# Passage provided

* * * *

The length fields are stored in little-endian (Intel) format.
AWSTAPE_BLKHDR.curblkl is the length of the current segment, not including the header. This value is zero for tapemarks, 1224 for blocks with a 256-word data space, 4680 for blocks with a 1024-word data space, etc. The maximum size segment allowed by is 65535 bytes. According to the MST definition, end-of-reel (EOR) blocks may not be completely written on a reel, so this length could conceivably be shorter.
AWSTAPE_BLKHDR.prvblkl is the length of the previous segment to facilitate "read backward" operations.
AWSTAPE_BLKHDR.flags1 is 'A0'bx, 'A1'bx, or 'A2'bx for data blocks (both NEWREC and ENDREC set, block completely contained in the current segment, compression optional), and '40'bx (TAPEMARK only) for tapemarks.
AWSTAPE_BLKHDR.flags2 is '00'bx for future expansion.

The first segment header on the "tape" has prvblkl=0. A tapemark (EOF segment) has curblkl=0, and the second of two EOF segments in a row has both curblkl and prvblkl=0. An emulated MST is always terminated by two EOF segments.

Capacity:
On a 1600 bpi tape, one MST block occupies approximately 3.425 inches including interrecord gap. A full 2400-foot (28,800 in.) reel of tape contains a maximum of approximately 8320 blocks, including allowance for tapemarks every 128 blocks; approximately 37MB on disk without compression. A CD-Rom (mode 1) has a capacity of 673 megabytes, or about 18 full reels of tape. Most tape reels would not be completely filled. Contrary to my expectations, 36-bit data seems to compress fairly well using standard compression algorithms. Compression in the area of 30-40% is achievable.

* * * *

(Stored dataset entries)

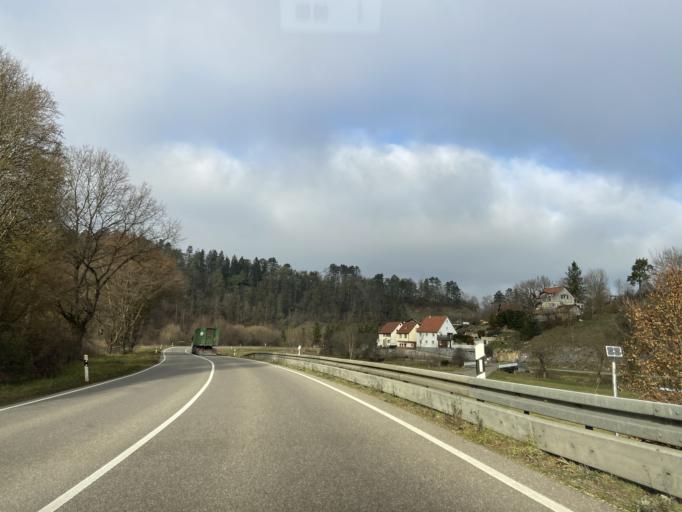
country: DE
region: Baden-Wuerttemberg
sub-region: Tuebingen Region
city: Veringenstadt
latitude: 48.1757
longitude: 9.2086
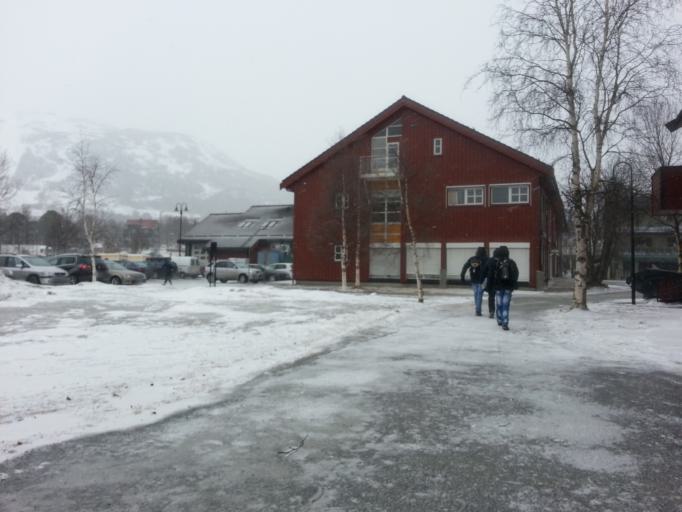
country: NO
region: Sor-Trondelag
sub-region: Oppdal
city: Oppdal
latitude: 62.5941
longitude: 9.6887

* * * *

# Complete the following
(1) Please give the part of the records that opens with the line containing "region: Baden-Wuerttemberg" and runs through the end of the records again, changing "latitude" to "lat" and leaving everything else as it is; omit the pictures.
(2) Carry the passage on AWSTAPE tape emulation forward from the point where it stops.
The text and the records are unrelated to each other.

# Answers to the problems
(1)
region: Baden-Wuerttemberg
sub-region: Tuebingen Region
city: Veringenstadt
lat: 48.1757
longitude: 9.2086
country: NO
region: Sor-Trondelag
sub-region: Oppdal
city: Oppdal
lat: 62.5941
longitude: 9.6887

(2)
MST Format:
A detailed description of the format of an MST is contained in the Honeywell Multics Programmer's Manual: Peripheral Input/Output (AX49-01). The data portion of each label and data block is exactly 4608 eight-bit bytes (1024 words) long, padded if necessary, preceeded by an eight-word (36-byte) header, and followed by an eight-word trailer. giving a total block length of 4680 bytes. The first block on the tape is a label block. Bootable and non-bootable tapes have different label formats. In case of tape errors the same-numbered block will be rewritten with an indication that this is a rewritten block. It is not necessary to copy the originals of rewritten blocks to emulated tape files.

The organization of data on an MST is:


      Label block
      TAPEMARK
      Data block 0
      ...
      Data Block 127
      TAPEMARK
      Data Block 128
      ...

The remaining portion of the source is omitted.